Complete the new IdP in Workspace ONE Access

  1. In the new identity provider page, enter the following information:

    • Identity Provider Name: Enter a name for the new identity provider, such as Okta SAML IdP.

    • identityProvider.idpForm.saml: Select HTTP Post. This field appears after you enter the metadata URL in the SAML Metadata section and click Process IdP Metadata.

    • SAML Metadata:

      1. In the Identity Provider Metadata text box, enter the metadata URL copied from Okta. For example, https://yourOktaTenant/app/appId/sso/saml/metadata.

      2. Click Process IdP Metadata.

      3. In the Name ID format mapping from SAML Response section, click the + icon, then select the following values:

        Name ID Format: urn:oasis:names:tc:SAML:1.1:nameid-format:unspecified

        Name ID Value: userPrincipalName

        Select the User Attribute that matches the app value defined in Okta.

    • Users: Select the directories that you want to authenticate using this identity provider.

    • Network: Select the networks that can access this identity provider.

    • Authentication Methods:

      1. Authentication Methods: Enter a name for the Okta authentication method, such as Okta Auth Method.

      2. SAML Context: urn:oasis:names:tc:SAML:2.0:ac:classes:PasswordProtectedTransport.

  2. Click Add.

Add Okta authentication method to access policies in Workspace ONE Access

After you set up Okta as the IdP to Workspace ONE Access, add the newly created authentication method to access policies in Workspace ONE Access. Update the default access policy and other policies as needed.

Add the Okta authentication method to the default access policy so that Okta is used as the sign-in provider for the Workspace ONE catalog. The default access policy governs sign-in actions to the catalog and any apps that are configured in Workspace ONE Access that don't have another policy definition already.

  1. In the Workspace ONE Access console, click the Identity & Access Management tab, and then click Policies.

  2. Click Edit Default Access Policy.

  3. In the Edit Policy wizard, click Configuration.

  4. Click the policy rule for web browsers.

    • Set Okta authentication as the authentication method.

      If the user's network range is ALL RANGES, the user is accessing content from Web Browser, and the user belongs to the Empty (all users) group, then perform this action: Authenticate using . . .. The end user may authenticate using: Okta Auth Method.
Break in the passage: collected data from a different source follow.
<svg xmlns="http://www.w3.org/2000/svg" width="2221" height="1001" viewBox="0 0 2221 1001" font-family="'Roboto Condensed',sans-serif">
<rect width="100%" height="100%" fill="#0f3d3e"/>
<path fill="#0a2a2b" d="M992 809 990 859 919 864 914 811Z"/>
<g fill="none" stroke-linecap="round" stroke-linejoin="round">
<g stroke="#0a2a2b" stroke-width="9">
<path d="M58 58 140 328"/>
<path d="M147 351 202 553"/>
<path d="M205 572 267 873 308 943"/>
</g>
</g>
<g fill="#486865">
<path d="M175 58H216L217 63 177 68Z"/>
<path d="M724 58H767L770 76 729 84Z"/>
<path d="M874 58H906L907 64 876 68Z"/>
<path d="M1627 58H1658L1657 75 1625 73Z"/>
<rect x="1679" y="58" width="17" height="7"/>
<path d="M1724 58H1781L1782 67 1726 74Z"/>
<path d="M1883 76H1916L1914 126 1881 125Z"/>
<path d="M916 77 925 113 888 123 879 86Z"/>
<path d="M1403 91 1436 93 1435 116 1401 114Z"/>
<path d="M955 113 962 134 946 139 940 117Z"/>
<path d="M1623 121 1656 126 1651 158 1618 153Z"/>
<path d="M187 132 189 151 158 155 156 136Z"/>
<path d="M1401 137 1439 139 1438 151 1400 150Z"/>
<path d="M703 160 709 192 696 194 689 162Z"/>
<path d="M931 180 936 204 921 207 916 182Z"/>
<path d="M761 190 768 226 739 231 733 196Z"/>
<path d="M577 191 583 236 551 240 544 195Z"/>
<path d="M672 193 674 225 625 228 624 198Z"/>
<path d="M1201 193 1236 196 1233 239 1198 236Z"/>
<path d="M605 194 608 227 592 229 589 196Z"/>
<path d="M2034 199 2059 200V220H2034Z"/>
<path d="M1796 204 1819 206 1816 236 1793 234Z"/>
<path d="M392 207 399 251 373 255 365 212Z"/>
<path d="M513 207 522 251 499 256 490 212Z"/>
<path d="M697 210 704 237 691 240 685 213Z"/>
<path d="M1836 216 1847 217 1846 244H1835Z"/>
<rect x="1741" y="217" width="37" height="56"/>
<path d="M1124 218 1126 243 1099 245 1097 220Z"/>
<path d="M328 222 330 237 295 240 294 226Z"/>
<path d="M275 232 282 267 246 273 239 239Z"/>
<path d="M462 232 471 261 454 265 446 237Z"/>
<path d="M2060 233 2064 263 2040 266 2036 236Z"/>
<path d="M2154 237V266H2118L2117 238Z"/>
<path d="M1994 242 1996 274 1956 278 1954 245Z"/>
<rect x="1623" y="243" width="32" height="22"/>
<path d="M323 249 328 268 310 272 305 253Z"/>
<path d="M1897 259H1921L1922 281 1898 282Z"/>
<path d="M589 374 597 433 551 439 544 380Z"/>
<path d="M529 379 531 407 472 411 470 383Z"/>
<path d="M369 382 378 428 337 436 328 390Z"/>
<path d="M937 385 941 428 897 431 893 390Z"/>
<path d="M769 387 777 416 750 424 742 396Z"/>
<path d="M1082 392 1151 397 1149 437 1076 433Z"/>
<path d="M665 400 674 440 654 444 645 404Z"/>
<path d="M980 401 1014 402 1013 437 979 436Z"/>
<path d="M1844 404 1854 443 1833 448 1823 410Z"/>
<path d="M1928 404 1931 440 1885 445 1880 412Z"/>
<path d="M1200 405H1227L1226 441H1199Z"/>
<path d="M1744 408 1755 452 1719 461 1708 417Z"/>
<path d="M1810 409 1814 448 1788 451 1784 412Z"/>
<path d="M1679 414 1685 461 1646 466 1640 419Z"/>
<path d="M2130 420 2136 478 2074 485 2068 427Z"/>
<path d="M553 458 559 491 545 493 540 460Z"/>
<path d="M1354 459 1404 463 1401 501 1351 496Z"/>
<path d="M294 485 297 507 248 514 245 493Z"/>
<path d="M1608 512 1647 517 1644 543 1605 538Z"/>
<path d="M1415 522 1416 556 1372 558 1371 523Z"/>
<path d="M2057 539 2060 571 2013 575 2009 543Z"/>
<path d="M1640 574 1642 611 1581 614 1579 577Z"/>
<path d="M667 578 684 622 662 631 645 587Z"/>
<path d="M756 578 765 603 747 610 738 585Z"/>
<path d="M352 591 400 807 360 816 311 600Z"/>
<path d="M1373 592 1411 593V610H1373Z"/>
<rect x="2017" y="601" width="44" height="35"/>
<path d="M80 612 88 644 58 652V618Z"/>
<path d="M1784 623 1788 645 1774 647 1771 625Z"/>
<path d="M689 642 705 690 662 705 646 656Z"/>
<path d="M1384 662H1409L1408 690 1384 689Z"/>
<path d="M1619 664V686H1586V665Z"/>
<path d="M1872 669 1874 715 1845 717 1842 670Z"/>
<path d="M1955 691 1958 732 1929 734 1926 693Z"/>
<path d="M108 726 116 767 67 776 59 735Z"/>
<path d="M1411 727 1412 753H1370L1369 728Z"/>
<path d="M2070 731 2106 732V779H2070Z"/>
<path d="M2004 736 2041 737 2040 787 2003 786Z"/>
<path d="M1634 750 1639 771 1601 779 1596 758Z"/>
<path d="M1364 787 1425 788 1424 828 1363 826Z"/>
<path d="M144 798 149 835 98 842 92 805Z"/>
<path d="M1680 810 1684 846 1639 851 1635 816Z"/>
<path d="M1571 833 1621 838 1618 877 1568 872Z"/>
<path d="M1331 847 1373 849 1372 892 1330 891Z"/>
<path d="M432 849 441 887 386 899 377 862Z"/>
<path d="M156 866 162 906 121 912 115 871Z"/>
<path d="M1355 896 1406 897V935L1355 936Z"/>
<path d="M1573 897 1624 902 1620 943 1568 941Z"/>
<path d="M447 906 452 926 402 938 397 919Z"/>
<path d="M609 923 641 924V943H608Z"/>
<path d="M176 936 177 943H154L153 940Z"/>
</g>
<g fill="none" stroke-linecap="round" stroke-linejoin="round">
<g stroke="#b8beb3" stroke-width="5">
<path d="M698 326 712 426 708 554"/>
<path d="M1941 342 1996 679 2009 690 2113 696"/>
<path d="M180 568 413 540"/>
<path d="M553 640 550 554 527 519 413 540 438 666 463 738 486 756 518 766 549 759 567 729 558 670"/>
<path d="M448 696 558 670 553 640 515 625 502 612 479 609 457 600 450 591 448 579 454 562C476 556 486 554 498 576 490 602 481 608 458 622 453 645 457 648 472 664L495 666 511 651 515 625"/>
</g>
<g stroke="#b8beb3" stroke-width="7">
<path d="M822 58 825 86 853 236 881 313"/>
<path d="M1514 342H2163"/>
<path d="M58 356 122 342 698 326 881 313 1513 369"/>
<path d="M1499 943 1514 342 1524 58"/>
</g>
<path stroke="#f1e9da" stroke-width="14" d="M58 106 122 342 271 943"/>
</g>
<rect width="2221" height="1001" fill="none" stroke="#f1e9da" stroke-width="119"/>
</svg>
      For Okta Auth Method, select the authentication method you created for the IdP in Complete the new IdP in Workspace ONE Access.

    • Click Save.

  5. Edit other policies as needed to add the Okta authentication method.

Assign the app to end users in Okta

After you complete the setup, return to the Okta org and assign the newly-created Workspace ONE application to end users. Assign the application to a few end users at first and then test the integration. For details, see Assign app integrations.